# Parity of wavefunction.

1. Feb 6, 2012

### humanist rho

1. The problem statement, all variables and given/known data
The wavefunction describing state of a system is,
$$\psi (r,\theta ,\phi )=\frac{1}{8\sqrt{\pi }}\left( \frac{1}{a_{0}}% \right) ^{3/2}\frac{r}{a_{0}}e^{-4/2a_{0}}\sin \theta e^{-i\phi }$$
Find the parity of system in this state.

3. The attempt at a solution

$$\psi (-r,\theta ,\phi )=\frac{1}{8\sqrt{\pi }}\left( \frac{1}{a_{0}}% \right) ^{3/2}\frac{-r}{a_{0}}e^{-4/2a_{0}}\sin \theta e^{-i\phi } =-\psi (r,\theta ,\phi )$$
odd parity.

I'm wrong.But donno where.
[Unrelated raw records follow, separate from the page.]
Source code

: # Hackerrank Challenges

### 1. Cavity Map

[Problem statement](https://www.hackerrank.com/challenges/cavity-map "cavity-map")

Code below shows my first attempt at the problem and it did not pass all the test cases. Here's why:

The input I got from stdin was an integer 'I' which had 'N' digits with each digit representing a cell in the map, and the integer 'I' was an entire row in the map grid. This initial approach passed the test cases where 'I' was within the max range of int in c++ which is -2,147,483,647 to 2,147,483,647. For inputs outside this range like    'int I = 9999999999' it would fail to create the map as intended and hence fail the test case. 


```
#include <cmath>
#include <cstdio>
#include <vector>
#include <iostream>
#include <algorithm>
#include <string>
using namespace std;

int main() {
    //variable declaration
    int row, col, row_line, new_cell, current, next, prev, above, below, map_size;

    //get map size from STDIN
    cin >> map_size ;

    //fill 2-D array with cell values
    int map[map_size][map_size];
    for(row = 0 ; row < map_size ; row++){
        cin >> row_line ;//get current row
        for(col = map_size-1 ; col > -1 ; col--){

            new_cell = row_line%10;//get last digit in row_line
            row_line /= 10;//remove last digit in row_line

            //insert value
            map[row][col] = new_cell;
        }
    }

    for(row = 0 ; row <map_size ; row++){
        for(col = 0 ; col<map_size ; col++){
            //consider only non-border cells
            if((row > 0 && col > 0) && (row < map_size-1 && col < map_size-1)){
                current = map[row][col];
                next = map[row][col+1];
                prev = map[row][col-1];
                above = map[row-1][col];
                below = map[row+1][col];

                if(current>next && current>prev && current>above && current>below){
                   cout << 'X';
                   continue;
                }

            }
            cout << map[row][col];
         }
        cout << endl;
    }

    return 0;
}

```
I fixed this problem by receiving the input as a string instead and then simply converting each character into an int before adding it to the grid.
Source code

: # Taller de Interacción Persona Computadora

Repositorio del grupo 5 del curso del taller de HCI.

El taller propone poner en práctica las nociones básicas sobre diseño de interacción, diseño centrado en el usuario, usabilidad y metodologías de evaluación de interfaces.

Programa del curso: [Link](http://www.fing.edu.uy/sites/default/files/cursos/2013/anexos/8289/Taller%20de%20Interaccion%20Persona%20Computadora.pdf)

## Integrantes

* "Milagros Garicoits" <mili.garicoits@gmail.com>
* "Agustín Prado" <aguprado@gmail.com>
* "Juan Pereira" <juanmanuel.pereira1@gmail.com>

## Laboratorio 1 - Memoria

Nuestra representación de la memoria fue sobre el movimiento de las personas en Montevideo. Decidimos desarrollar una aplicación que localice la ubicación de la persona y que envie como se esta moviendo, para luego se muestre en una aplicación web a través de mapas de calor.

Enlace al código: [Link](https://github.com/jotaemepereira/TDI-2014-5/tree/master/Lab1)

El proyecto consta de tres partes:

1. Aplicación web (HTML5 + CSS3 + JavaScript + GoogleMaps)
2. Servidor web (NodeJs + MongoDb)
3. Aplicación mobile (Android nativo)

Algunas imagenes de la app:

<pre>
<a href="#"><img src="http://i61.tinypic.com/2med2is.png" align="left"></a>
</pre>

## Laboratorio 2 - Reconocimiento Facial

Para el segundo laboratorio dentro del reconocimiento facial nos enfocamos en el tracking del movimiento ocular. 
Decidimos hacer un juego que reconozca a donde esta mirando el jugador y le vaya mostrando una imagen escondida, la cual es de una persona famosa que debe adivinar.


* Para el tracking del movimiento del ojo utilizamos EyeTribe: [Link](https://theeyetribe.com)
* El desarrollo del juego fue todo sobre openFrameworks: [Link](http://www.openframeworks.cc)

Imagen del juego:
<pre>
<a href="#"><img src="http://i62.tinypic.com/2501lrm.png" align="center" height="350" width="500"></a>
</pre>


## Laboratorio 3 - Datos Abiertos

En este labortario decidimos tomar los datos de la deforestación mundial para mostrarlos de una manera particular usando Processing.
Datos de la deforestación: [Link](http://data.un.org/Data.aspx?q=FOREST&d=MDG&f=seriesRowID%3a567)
Pls help.

2. Feb 6, 2012

### vela

Staff Emeritus
In spherical coordinates, the parity operator takes
\begin{align*}
r &\to r \\
\theta &\to \pi-\theta \\
\phi &\to \phi+\pi
\end{align*}

3. Feb 6, 2012

### humanist rho

you mean r →-r ?

Then that gives me the perfect answer.
Thank you very much dear friend.

4. Feb 6, 2012

### vela

Staff Emeritus
No, r goes to +r.

5. Feb 6, 2012

### humanist rho

How is that possible?
is it bcz r^2 = x^2+y^2+z^2?
But the reflection changes direction of vector also na?